ABOUT THIS TASK: Print the listing unchanged from the line containing "Write lens after" up to and including the line containing "0.911898, 0.410416, 0.322591]]", omitting the pictures from your answer.

SOURCE MATERIAL:
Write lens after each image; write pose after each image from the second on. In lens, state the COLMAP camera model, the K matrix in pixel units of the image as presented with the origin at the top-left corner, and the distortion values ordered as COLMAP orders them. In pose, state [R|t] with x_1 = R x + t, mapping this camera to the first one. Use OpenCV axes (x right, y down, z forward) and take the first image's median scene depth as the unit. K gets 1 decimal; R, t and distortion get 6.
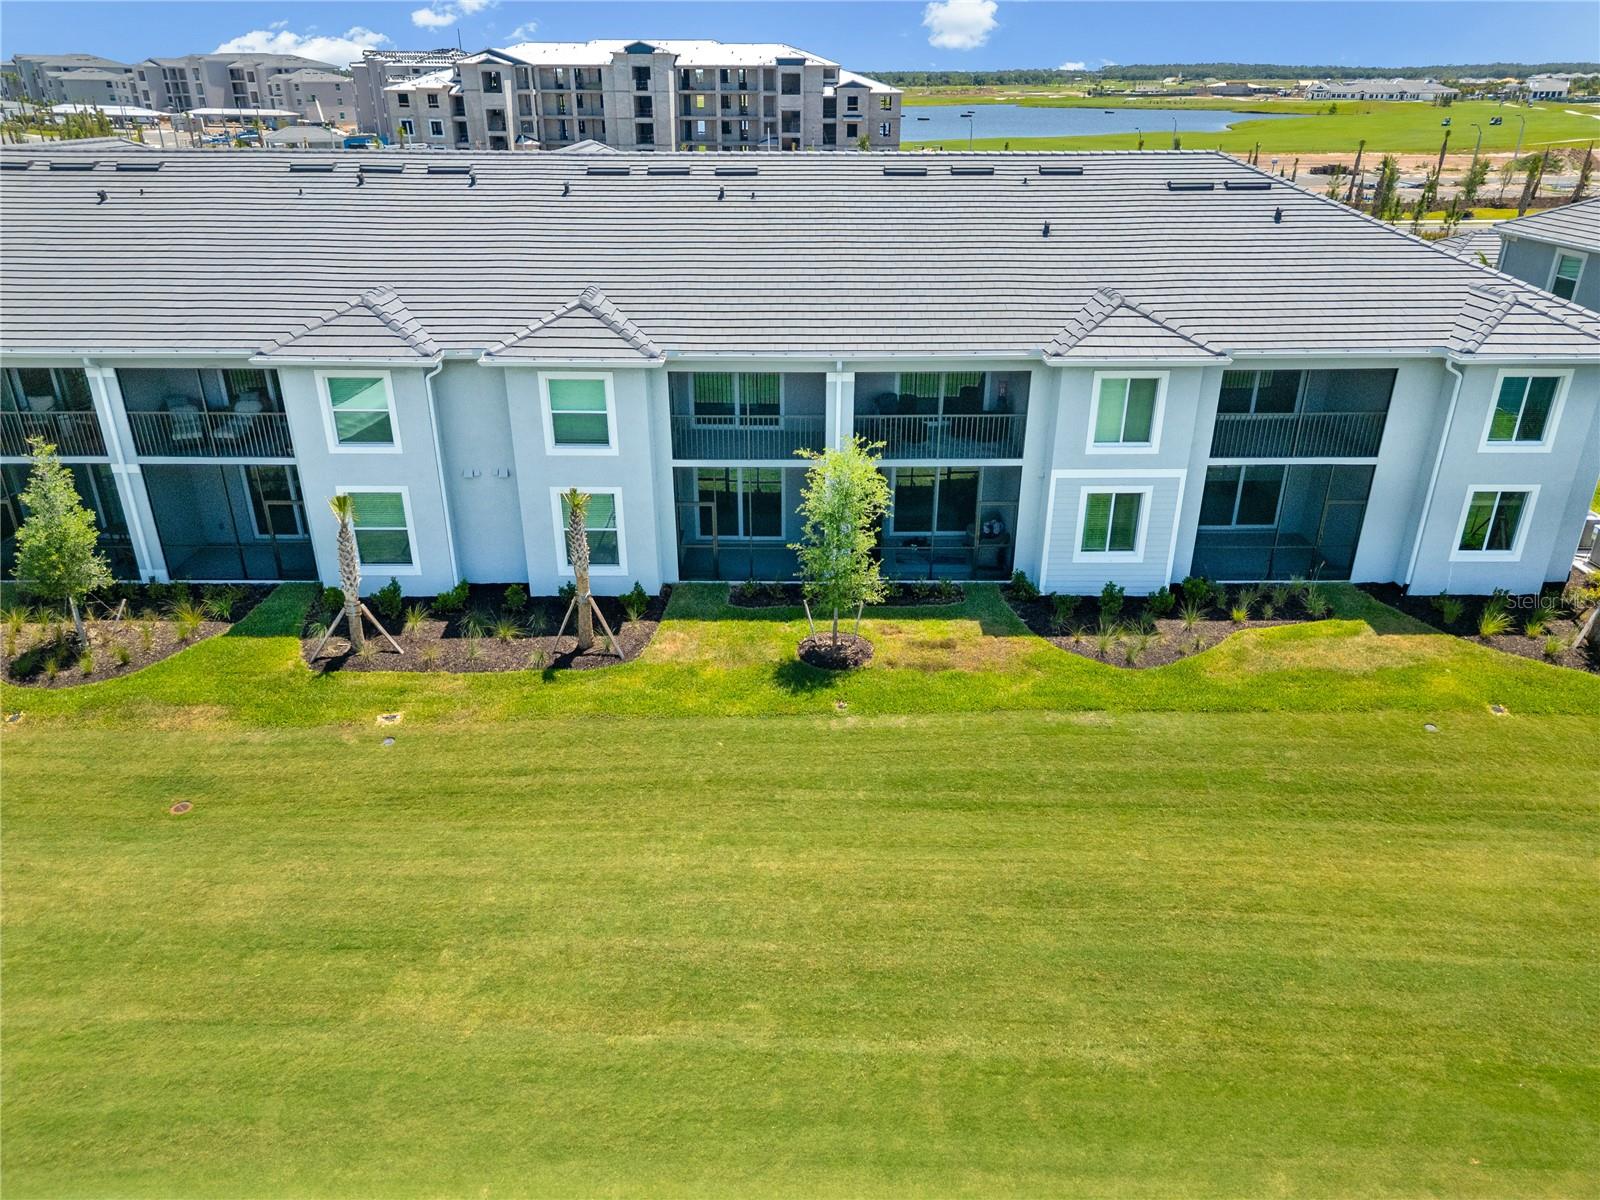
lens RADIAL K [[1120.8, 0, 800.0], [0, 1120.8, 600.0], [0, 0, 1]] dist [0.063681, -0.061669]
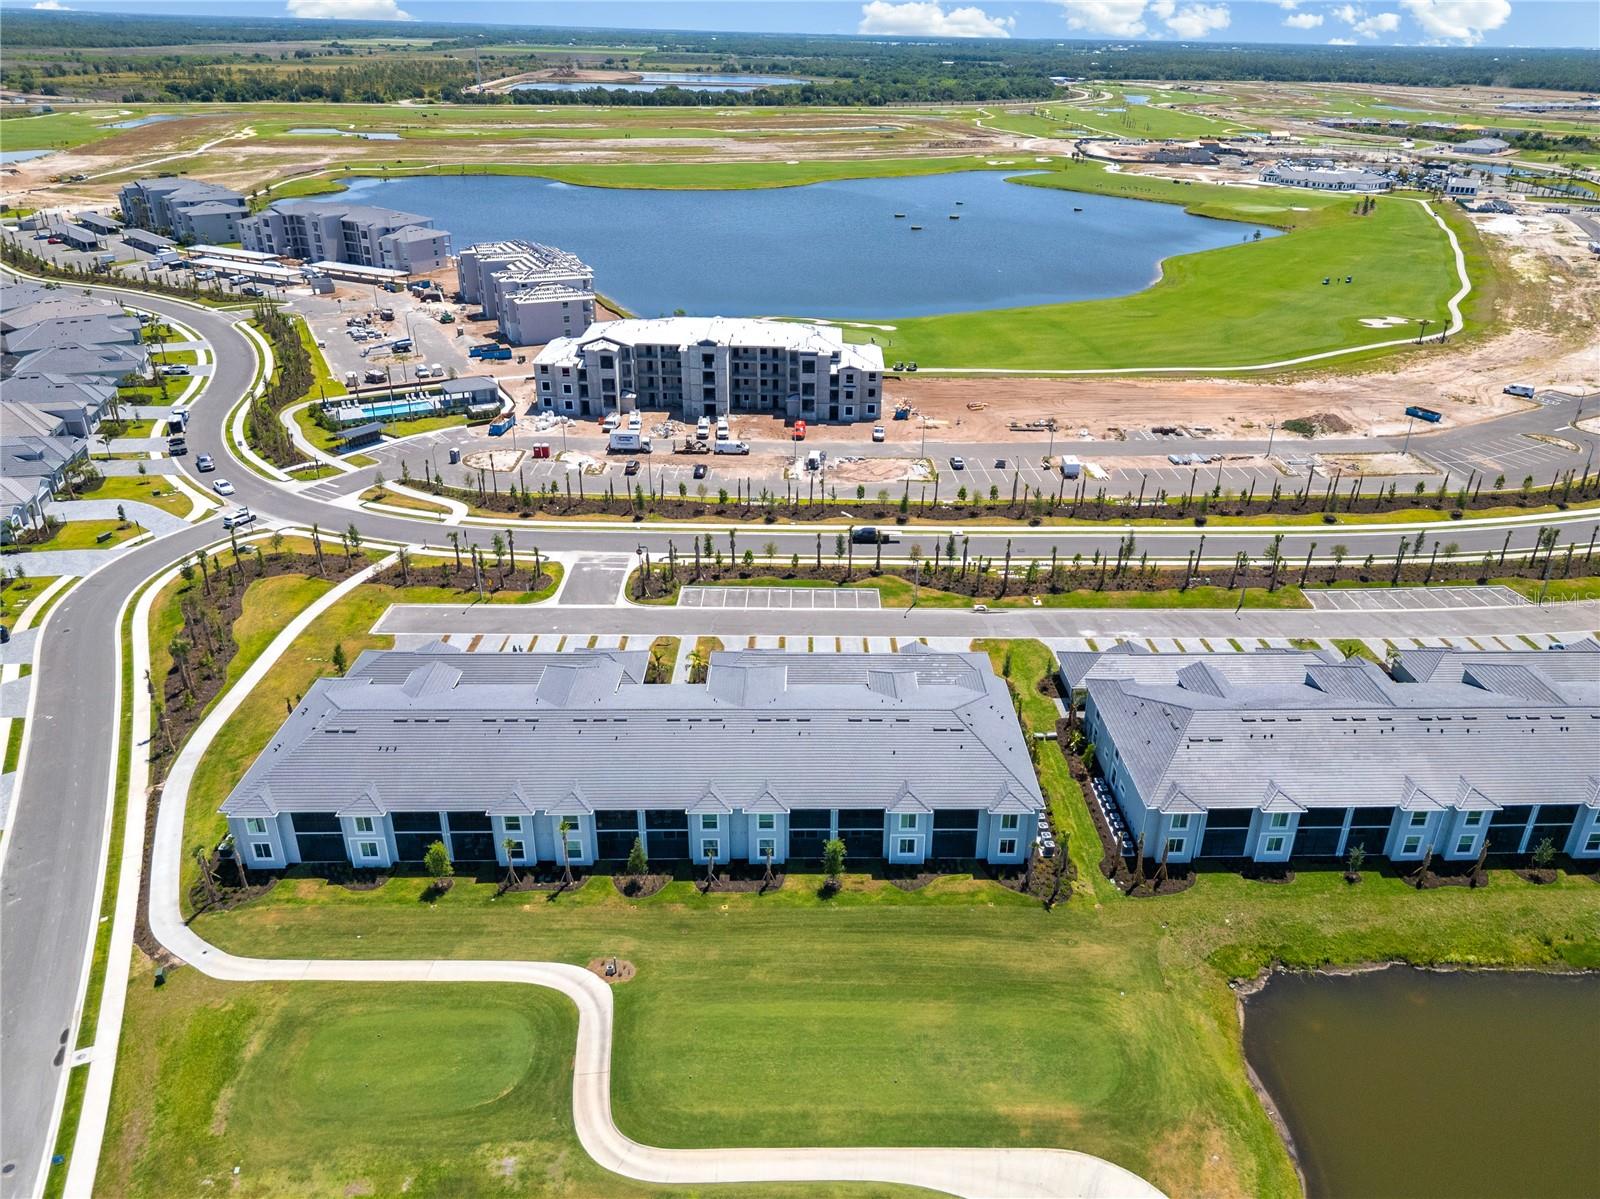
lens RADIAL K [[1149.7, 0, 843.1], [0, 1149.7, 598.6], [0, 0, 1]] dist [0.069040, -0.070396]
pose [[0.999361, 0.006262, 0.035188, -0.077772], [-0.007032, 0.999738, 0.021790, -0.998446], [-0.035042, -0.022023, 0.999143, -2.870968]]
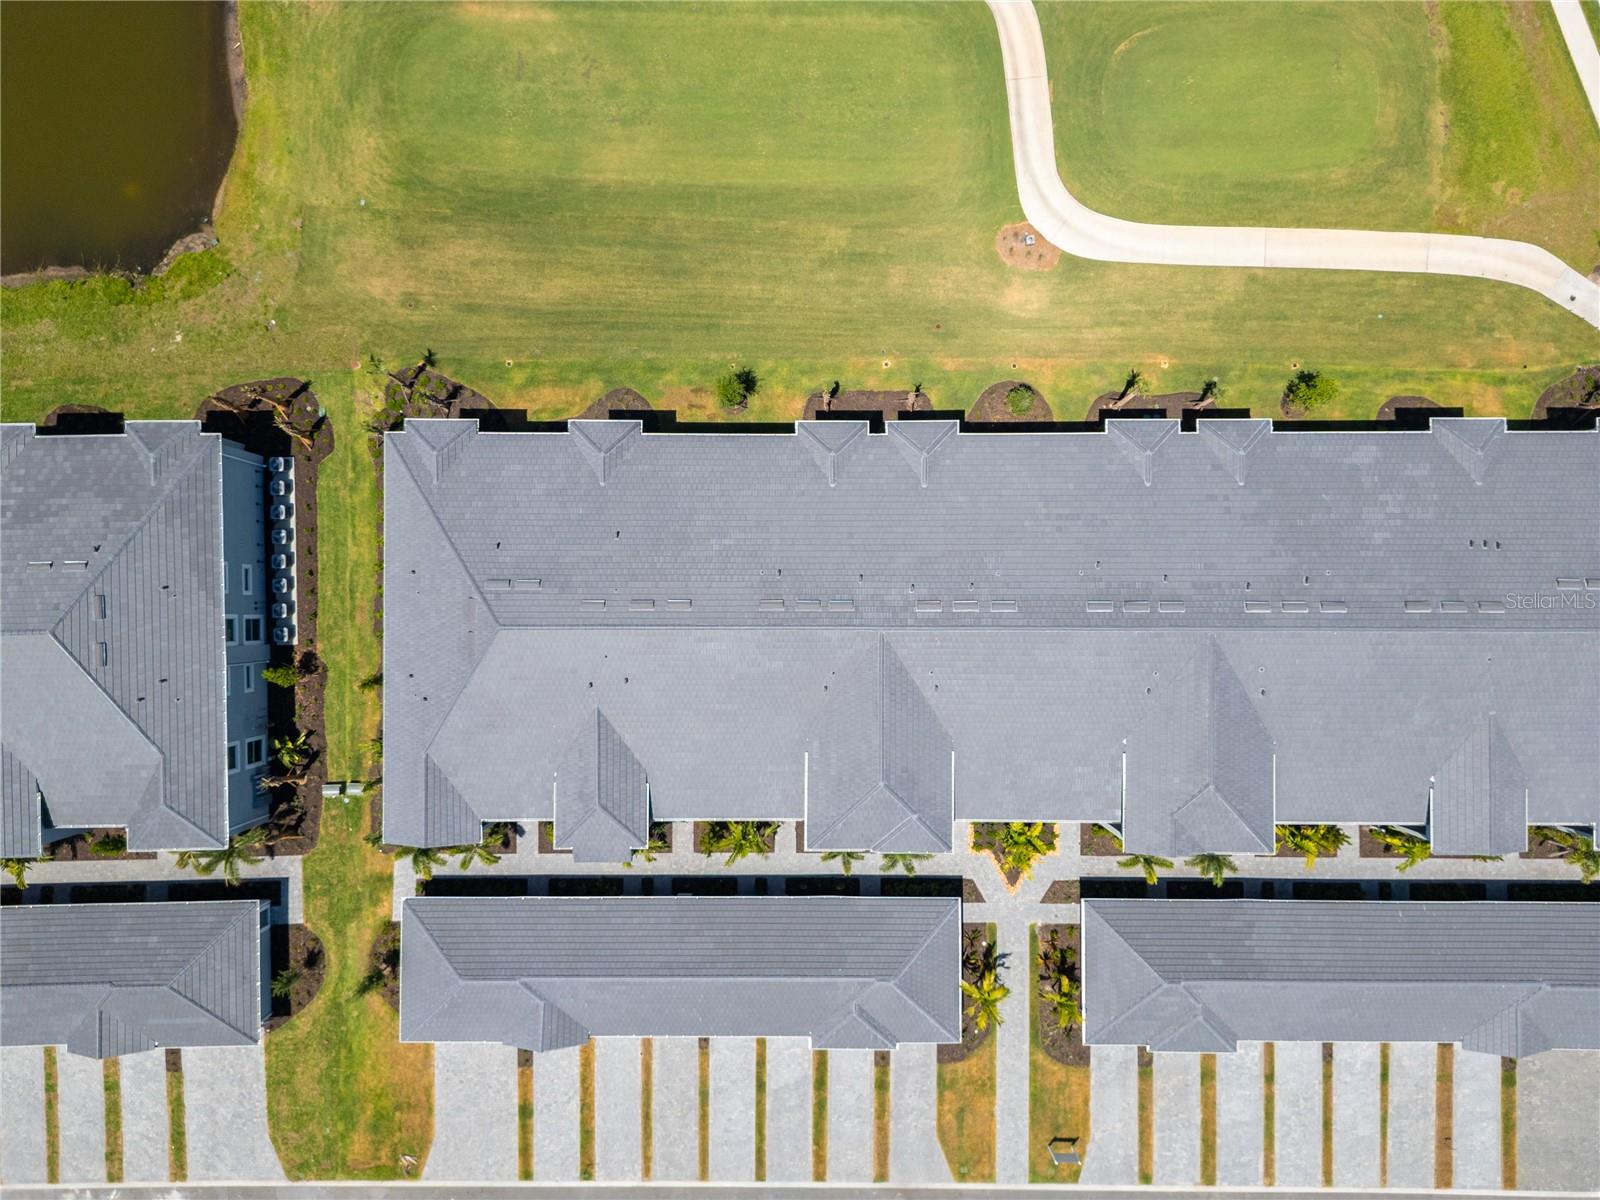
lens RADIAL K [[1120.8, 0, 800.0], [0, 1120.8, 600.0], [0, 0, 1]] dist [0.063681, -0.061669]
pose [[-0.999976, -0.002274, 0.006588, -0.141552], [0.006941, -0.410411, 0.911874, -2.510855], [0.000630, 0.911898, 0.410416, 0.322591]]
--
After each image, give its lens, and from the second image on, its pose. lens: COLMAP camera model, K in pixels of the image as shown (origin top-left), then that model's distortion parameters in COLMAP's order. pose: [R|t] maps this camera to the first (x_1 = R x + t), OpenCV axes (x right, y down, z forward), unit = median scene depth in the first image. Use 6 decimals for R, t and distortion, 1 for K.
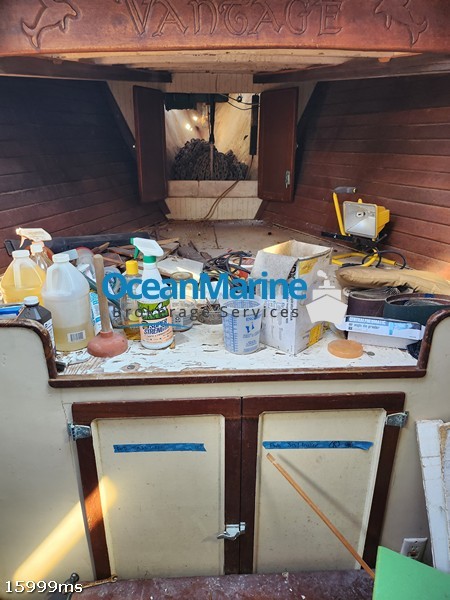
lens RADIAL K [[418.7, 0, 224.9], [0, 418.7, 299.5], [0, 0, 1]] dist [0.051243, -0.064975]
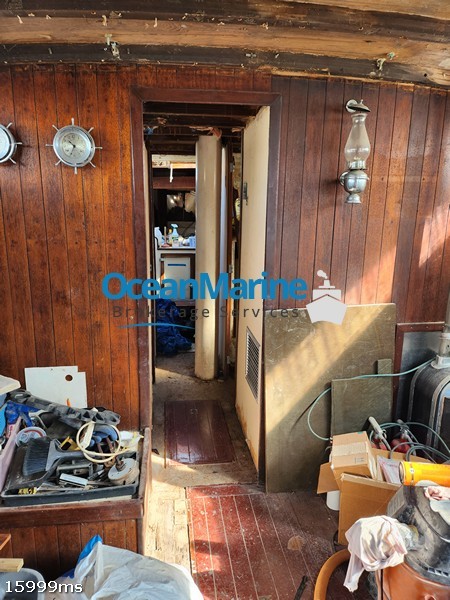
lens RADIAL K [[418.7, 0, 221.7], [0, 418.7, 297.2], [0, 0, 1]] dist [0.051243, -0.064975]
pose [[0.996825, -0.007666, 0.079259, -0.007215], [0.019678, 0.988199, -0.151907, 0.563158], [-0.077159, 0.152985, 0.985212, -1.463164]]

SOLUTION TO THE EXERCISE:
Write lens after each image; write pose after each image from the second on. In lens, state the COLMAP camera model, the K matrix in pixel units of the image as presented with the origin at the top-left corner, and the distortion values ordered as COLMAP orders them. In pose, state [R|t] with x_1 = R x + t, mapping this camera to the first one. Use OpenCV axes (x right, y down, z forward) and take the first image's median scene depth as the unit. K gets 1 decimal; R, t and distortion get 6.
lens RADIAL K [[1120.8, 0, 800.0], [0, 1120.8, 600.0], [0, 0, 1]] dist [0.063681, -0.061669]
lens RADIAL K [[1149.7, 0, 843.1], [0, 1149.7, 598.6], [0, 0, 1]] dist [0.069040, -0.070396]
pose [[0.999361, 0.006262, 0.035188, -0.077772], [-0.007032, 0.999738, 0.021790, -0.998446], [-0.035042, -0.022023, 0.999143, -2.870968]]
lens RADIAL K [[1120.8, 0, 800.0], [0, 1120.8, 600.0], [0, 0, 1]] dist [0.063681, -0.061669]
pose [[-0.999976, -0.002274, 0.006588, -0.141552], [0.006941, -0.410411, 0.911874, -2.510855], [0.000630, 0.911898, 0.410416, 0.322591]]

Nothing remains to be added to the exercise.